Heisig’s Method For Learning Kanji and Hanzi
Leveraging Cognitive Abilities
NOTE: This file was created by gathering together different text comments and conversations that I’ve had with people about the method, and I still have yet to clean the file up and reorganize all the text to make everything flow better, hence why it says things out of order and repeats itself quite a few times.
1. The Best Way To Learn Logographic Writing Systems: Heisig’s Method
The Chinese and Japanese writing systems (Hanzi and Kanji) can be learned much faster when someone uses James Heisig’s Remembering the Hanzi book series, although the learner has to be at least at adolescent age in order to have the mental faculties necessary for using the pedagogical process utilized in the books. Heisig’s Method is not meant for children.
James Heisig’s Method is revolutionary and pedagogically innovative. I argue that most of academia within the SLA field has neglected to research more effective approaches to learning logographic writing systems since most of the world does not use them, even though there are up to two billion people who use them (across China, Japan, Taiwan, Singapore, SL speakers, and to a lesser extent: South Korea, Malaysia, Vietnam, and East Asian diasporas) to warrant researching this to a great extent.
There is no quick and effortless process to mastering a logographic writing system, and such a task would easily require at least a few to several hundred hours to master, depending on how many characters one wishes to learn.
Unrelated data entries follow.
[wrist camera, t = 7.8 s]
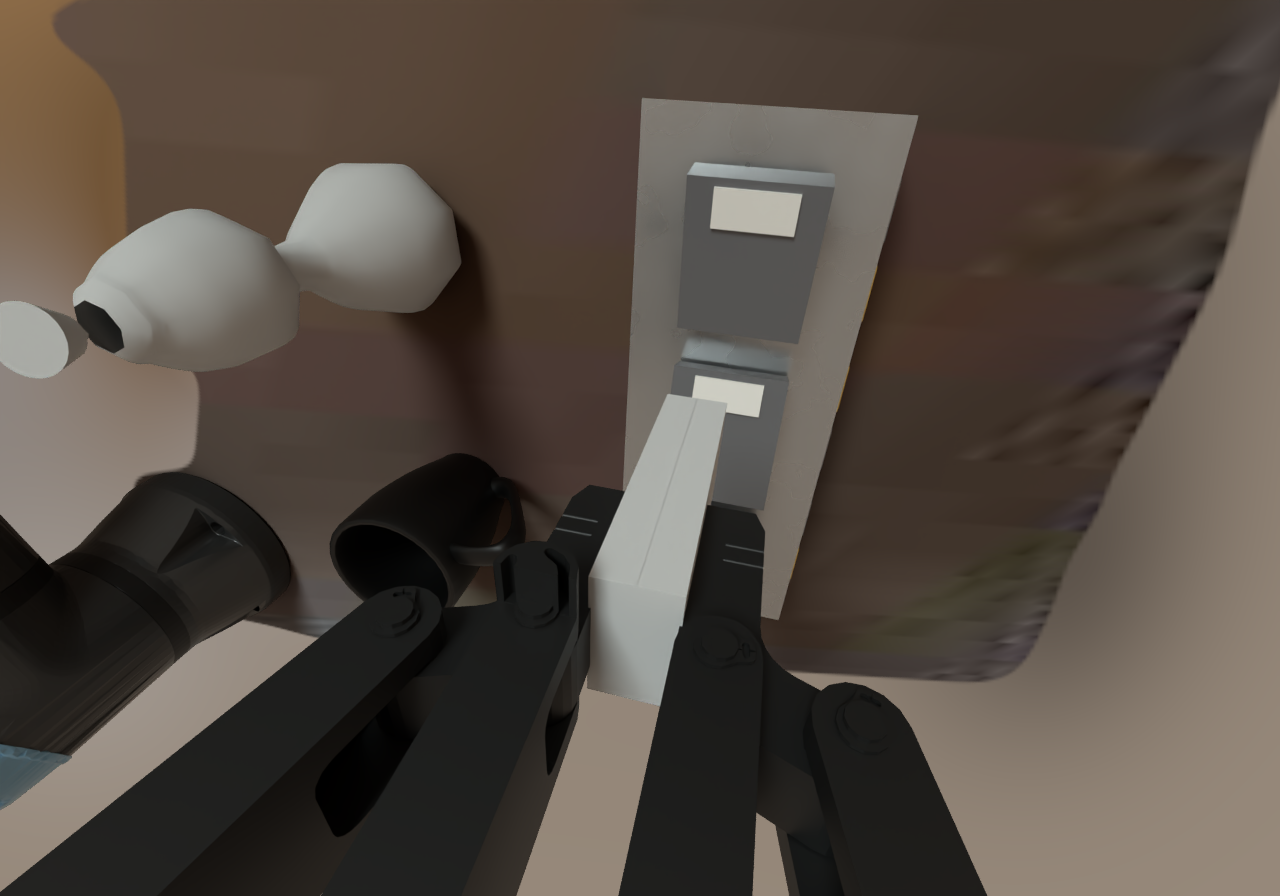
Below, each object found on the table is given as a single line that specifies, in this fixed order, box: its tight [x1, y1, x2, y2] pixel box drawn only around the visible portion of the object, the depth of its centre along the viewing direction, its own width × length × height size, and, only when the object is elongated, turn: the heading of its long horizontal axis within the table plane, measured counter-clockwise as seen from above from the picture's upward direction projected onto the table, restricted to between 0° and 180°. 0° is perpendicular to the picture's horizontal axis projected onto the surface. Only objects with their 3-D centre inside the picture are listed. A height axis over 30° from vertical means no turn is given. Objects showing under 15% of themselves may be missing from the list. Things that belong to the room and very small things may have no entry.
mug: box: [330, 453, 526, 608], centre depth 36 cm, size 8×12×10 cm
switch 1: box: [677, 162, 835, 344], centre depth 21 cm, size 5×6×2 cm
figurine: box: [0, 163, 461, 378], centre depth 23 cm, size 8×8×20 cm
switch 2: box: [671, 361, 789, 511], centre depth 25 cm, size 5×6×2 cm
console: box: [623, 98, 918, 620], centre depth 29 cm, size 10×26×6 cm, turn 177°
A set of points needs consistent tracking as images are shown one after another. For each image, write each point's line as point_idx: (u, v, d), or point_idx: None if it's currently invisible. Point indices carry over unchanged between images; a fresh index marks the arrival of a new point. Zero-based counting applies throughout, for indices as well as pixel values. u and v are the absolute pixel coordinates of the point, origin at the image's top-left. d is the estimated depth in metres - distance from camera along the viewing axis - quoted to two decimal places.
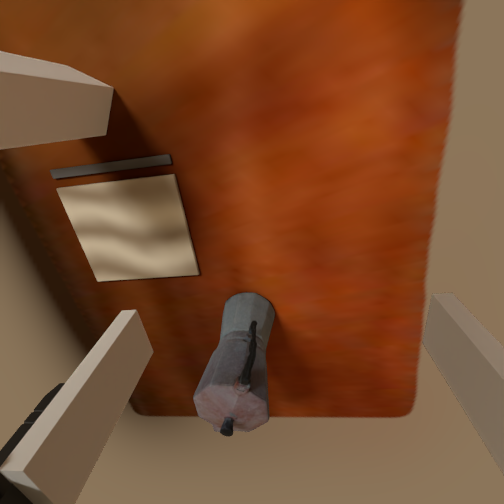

The difference between Heisig’s Method though is that it relies on imaginative and critical thinking skills (along with a familiarity of many concepts existing in the world necessary to form the stories used in the method) that a child would not possess, so it’s not really a viable strategy until someone is at least a teenager (the 20-page introduction to both book series explains how the method works and why).
The method is so remarkably efficient for learning kanji that many people have testified that they learned the most frequent 2000 kanji in just four to six weeks, working on a full-time basis. In comparison, it takes native Japanese students in Japan about nine years to learn approximately the same amount of kanji since they learn using rote-memorization almost exclusively. But as effective as Heisig’s method is, it is unlikely that China, Japan, and Taiwan would ever accept this method as a way to teach in their public schools since their cultures have such a strongly ingrained cultural norm to obey tradition, as irrational as it might be. I’ve only started learning kanji myself, but I did manage to learn about 200 using the method within a month (about an hour each day) before I had to set it off to the side to focus on finishing college.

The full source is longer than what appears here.